Trocando uma ideia com o pessoal do Strano Podcast, Andreas Kisser lembrou a vida miserável do Sepultura na estrada na época de Roots.

“Eu vi tantas bandas, incluindo o Sepultura durante a turnê do Roots, com os bastidores completamente destruídos, viajando separados, com camarins separados e tudo mais. Você sobe no palco, fecha tudo e faz o seu show. Mas, cara, ficar longe da família, dos filhos e tudo mais e ter uma vida miserável na estrada. Por quê? Não faz o menor sentido”.

O guitarrista, no entanto, destacou o atual momento da banda: “Hoje em dia nós estamos com um ótimo astral, e é por isso que conseguimos terminar sem drama, porque estamos em um lugar seguro.

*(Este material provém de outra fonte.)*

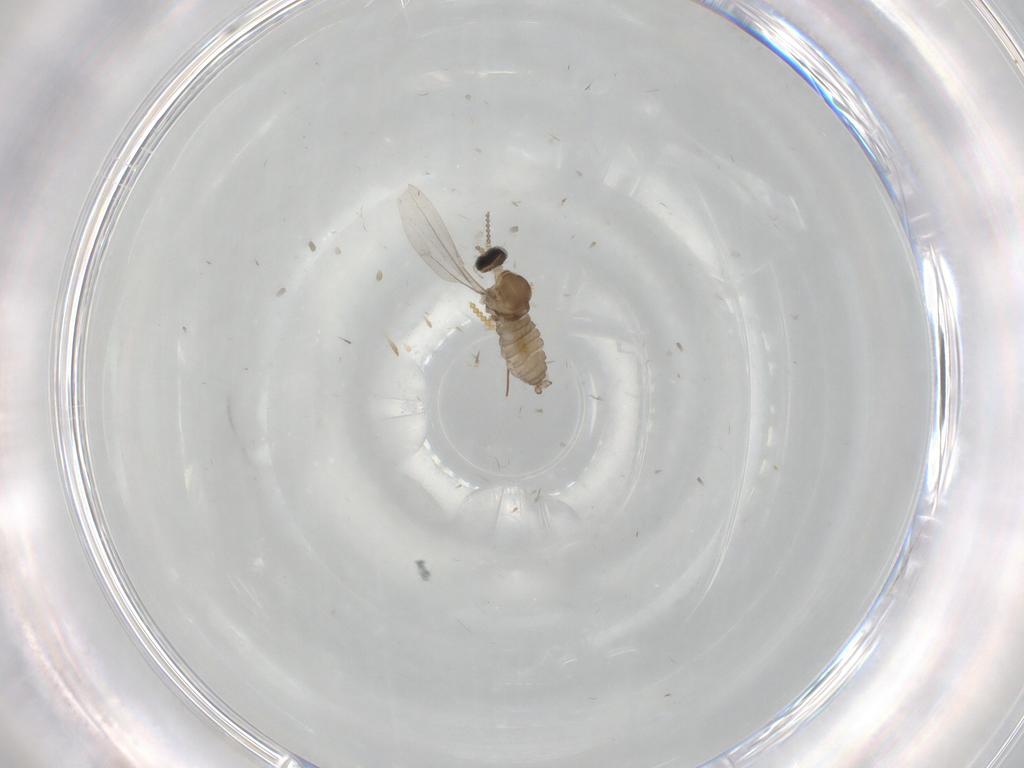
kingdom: Animalia
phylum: Arthropoda
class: Insecta
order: Diptera
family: Cecidomyiidae
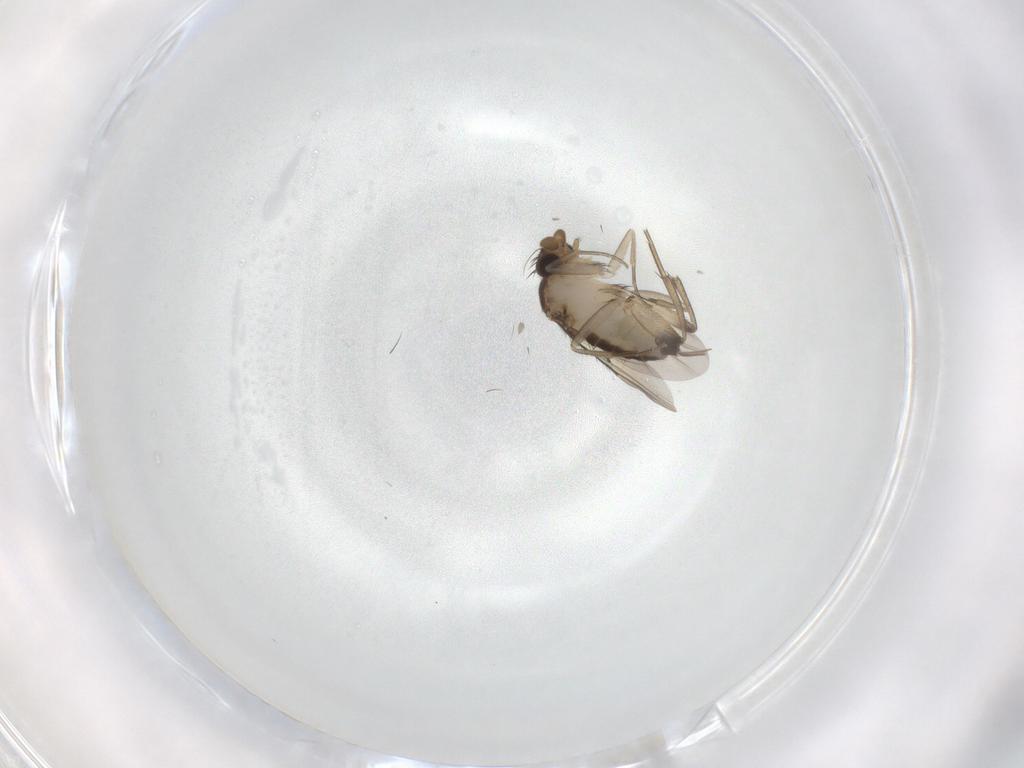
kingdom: Animalia
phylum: Arthropoda
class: Insecta
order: Diptera
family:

Estamos muito bem organizados. Podemos conversar uns com os outros. Nós nos amamos. Amo o Paulo. Amo o Derek [Green – vocal] e amo o Greyson [Nekrutman – bateria]. Nós nos respeitamos. Saímos juntos. Nos divertimos muito juntos. Não precisamos de quartos separados. Não precisamos separar nada”.

“Unir forças. É por isso que estamos juntos! Por que você cria uma banda? Para unir forças, nos divertir, aprender uns com os outros, e não para tentar controlar tudo ou pensar: ‘Isso é meu’. Isso é patético. Nada é nosso. Tudo é nosso, está no coração e na alma de cada um. A relação que você tem com o Sepultura é sua, não é minha. Então aproveite”, concluiu o músico.